Aktuelles Lexikon:Junktim

Zwei Entscheidungen, unverbrüchlich miteinander verbunden - bis die Geschichte sie eines Besseren belehrt.

Von Joachim Käppner

Wenn der Bundeskanzler sagte, man werde Leopard-2-Kampfpanzer nur dann an die Ukraine abgeben, wenn die USA ihrerseits vergleichbare Abrams-Modelle dorthin lieferten, nennt man das gemeinhin ein Junktim. Wenn nun der neue Verteidigungsminister Boris Pistorius ausführt, er kenne kein solches Junktim, hilft vielleicht ein Blick in die Geschichte des Wortes. Es stammt ab vom lateinischen iungere, verbinden oder vereinigen. Ein Junktim ist die Verbindung zweier Entscheidungen miteinander, etwa in der Diplomatie eine Verkoppelung mehrerer Verträge. Kurz: Man kann das eine nicht ohne das andere haben. In der katholischen Kirche etwa besteht ein so bezeichnetes und viel beklagtes Junktim zwischen Priestertum und Zölibat. In rechtlichen Verträgen ist von einer Junktim-Klausel die Rede, wenn zwei Regelungen grundsätzlich zusammenhängen. Also was nun: Gibt es ein Panzer-Junktim oder nicht?
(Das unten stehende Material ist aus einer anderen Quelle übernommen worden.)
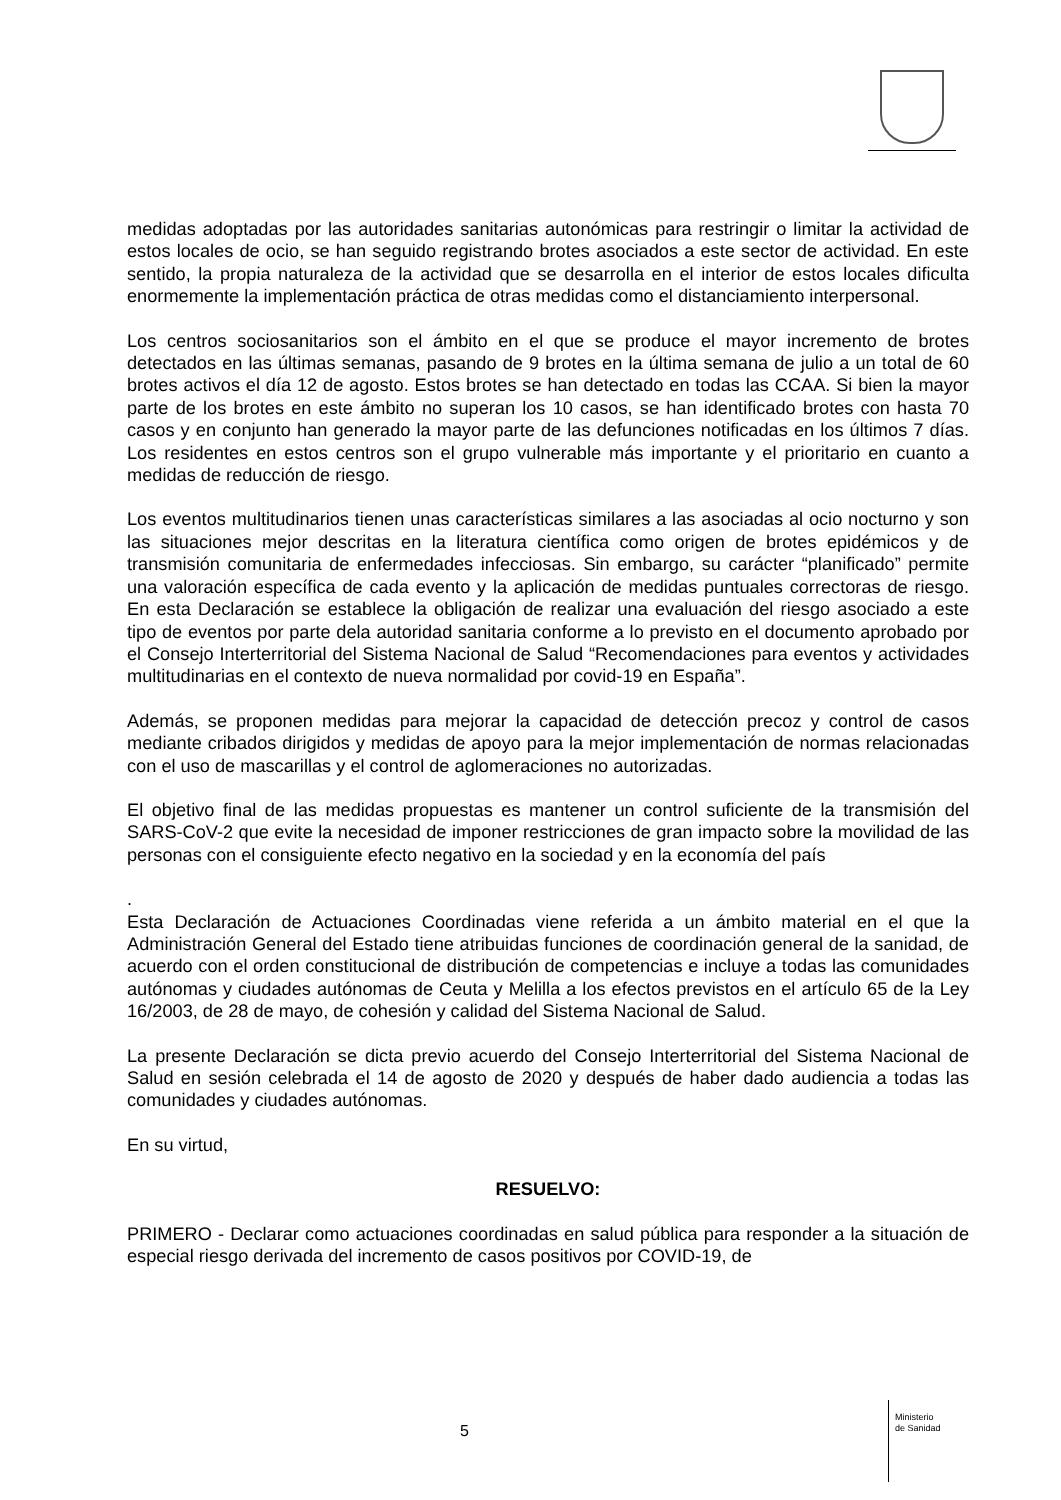medidas adoptadas por las autoridades sanitarias autonómicas para restringir o limitar la actividad de estos locales de ocio, se han seguido registrando brotes asociados a este sector de actividad. En este sentido, la propia naturaleza de la actividad que se desarrolla en el interior de estos locales dificulta enormemente la implementación práctica de otras medidas como el distanciamiento interpersonal.
Los centros sociosanitarios son el ámbito en el que se produce el mayor incremento de brotes detectados en las últimas semanas, pasando de 9 brotes en la última semana de julio a un total de 60 brotes activos el día 12 de agosto. Estos brotes se han detectado en todas las CCAA. Si bien la mayor parte de los brotes en este ámbito no superan los 10 casos, se han identificado brotes con hasta 70 casos y en conjunto han generado la mayor parte de las defunciones notificadas en los últimos 7 días. Los residentes en estos centros son el grupo vulnerable más importante y el prioritario en cuanto a medidas de reducción de riesgo.
Los eventos multitudinarios tienen unas características similares a las asociadas al ocio nocturno y son las situaciones mejor descritas en la literatura científica como origen de brotes epidémicos y de transmisión comunitaria de enfermedades infecciosas. Sin embargo, su carácter “planificado” permite una valoración específica de cada evento y la aplicación de medidas puntuales correctoras de riesgo. En esta Declaración se establece la obligación de realizar una evaluación del riesgo asociado a este tipo de eventos por parte dela autoridad sanitaria conforme a lo previsto en el documento aprobado por el Consejo Interterritorial del Sistema Nacional de Salud “Recomendaciones para eventos y actividades multitudinarias en el contexto de nueva normalidad por covid-19 en España”.
Además, se proponen medidas para mejorar la capacidad de detección precoz y control de casos mediante cribados dirigidos y medidas de apoyo para la mejor implementación de normas relacionadas con el uso de mascarillas y el control de aglomeraciones no autorizadas.
El objetivo final de las medidas propuestas es mantener un control suficiente de la transmisión del SARS-CoV-2 que evite la necesidad de imponer restricciones de gran impacto sobre la movilidad de las personas con el consiguiente efecto negativo en la sociedad y en la economía del país
.
Esta Declaración de Actuaciones Coordinadas viene referida a un ámbito material en el que la Administración General del Estado tiene atribuidas funciones de coordinación general de la sanidad, de acuerdo con el orden constitucional de distribución de competencias e incluye a todas las comunidades autónomas y ciudades autónomas de Ceuta y Melilla a los efectos previstos en el artículo 65 de la Ley 16/2003, de 28 de mayo, de cohesión y calidad del Sistema Nacional de Salud.
La presente Declaración se dicta previo acuerdo del Consejo Interterritorial del Sistema Nacional de Salud en sesión celebrada el 14 de agosto de 2020 y después de haber dado audiencia a todas las comunidades y ciudades autónomas.
En su virtud,
RESUELVO:
PRIMERO - Declarar como actuaciones coordinadas en salud pública para responder a la situación de especial riesgo derivada del incremento de casos positivos por COVID-19, de
5
Ministerio
de Sanidad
Die Logik spricht für den Kanzler, die Geschichte für Pistorius: So pochte Konrad Adenauer auf ein Junktim zwischen dem Deutschlandvertrag über die Rückerlangung der Souveränität und dem Beitritt der Bundesrepublik zur Europäischen Verteidigungsgemeinschaft (EVP). 1954 fuhr die EVP für immer an die Wand, die Souveränität kam trotzdem. Junktims, die eben noch felsenfest erschienen, sind morgen schon vergessen.